PROBLEM TO SOLVE:
Extract every line of text from the records below and reproduce each line verbatim, omitting the pictures from your answer.

DATA PROVIDED:
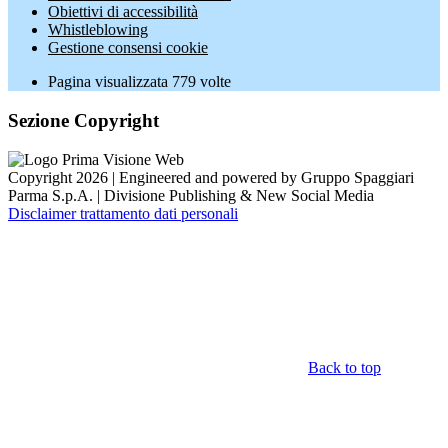
Obiettivi di accessibilità
Whistleblowing
Gestione consensi cookie
Pagina visualizzata
779
volte
Sezione Copyright
Copyright 2026 | Engineered and powered by Gruppo Spaggiari
Parma S.p.A. | Divisione Publishing & New Social Media
Disclaimer trattamento dati personali
Back to top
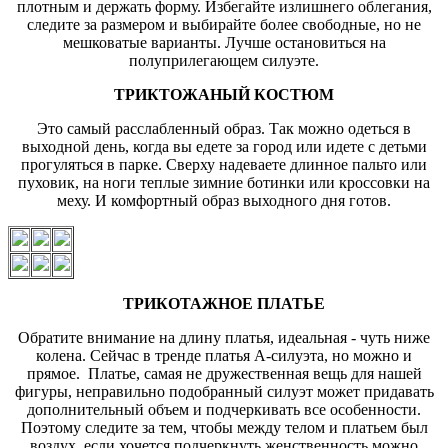
плотным и держать форму. Избегайте излишнего облегания,
следите за размером и выбирайте более свободные, но не
мешковатые варианты. Лучше остановиться на
полуприлегающем силуэте.
ТРИКТОЖАНЫЙ КОСТЮМ
Это самый расслабленный образ. Так можно одеться в
выходной день, когда вы едете за город или идете с детьми
прогуляться в парке. Сверху надеваете длинное пальто или
пуховик, на ноги теплые зимние ботинки или кроссовки на
меху. И комфортный образ выходного дня готов.
ТРИКОТАЖНОЕ ПЛАТЬЕ
Обратите внимание на длину платья, идеальная - чуть ниже
колена. Сейчас в тренде платья А-силуэта, но можно и
прямое. Платье, самая не дружественная вещь для нашей
фигуры, неправильно подобранный силуэт может придавать
дополнительный объем и подчеркивать все особенности.
Поэтому следите за тем, чтобы между телом и платьем был
воздух, если хочется подчеркнуть женственность можно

RESPONSE BOX:
Obiettivi di accessibilità
Whistleblowing
Gestione consensi cookie
Pagina visualizzata
779
volte
Sezione Copyright
Copyright 2026 | Engineered and powered by Gruppo Spaggiari
Parma S.p.A. | Divisione Publishing & New Social Media
Disclaimer trattamento dati personali
Back to top
плотным и держать форму. Избегайте излишнего облегания,
следите за размером и выбирайте более свободные, но не
мешковатые варианты. Лучше остановиться на
полуприлегающем силуэте.
ТРИКТОЖАНЫЙ КОСТЮМ
Это самый расслабленный образ. Так можно одеться в
выходной день, когда вы едете за город или идете с детьми
прогуляться в парке. Сверху надеваете длинное пальто или
пуховик, на ноги теплые зимние ботинки или кроссовки на
меху. И комфортный образ выходного дня готов.
ТРИКОТАЖНОЕ ПЛАТЬЕ
Обратите внимание на длину платья, идеальная - чуть ниже
колена. Сейчас в тренде платья А-силуэта, но можно и
прямое. Платье, самая не дружественная вещь для нашей
фигуры, неправильно подобранный силуэт может придавать
дополнительный объем и подчеркивать все особенности.
Поэтому следите за тем, чтобы между телом и платьем был
воздух, если хочется подчеркнуть женственность можно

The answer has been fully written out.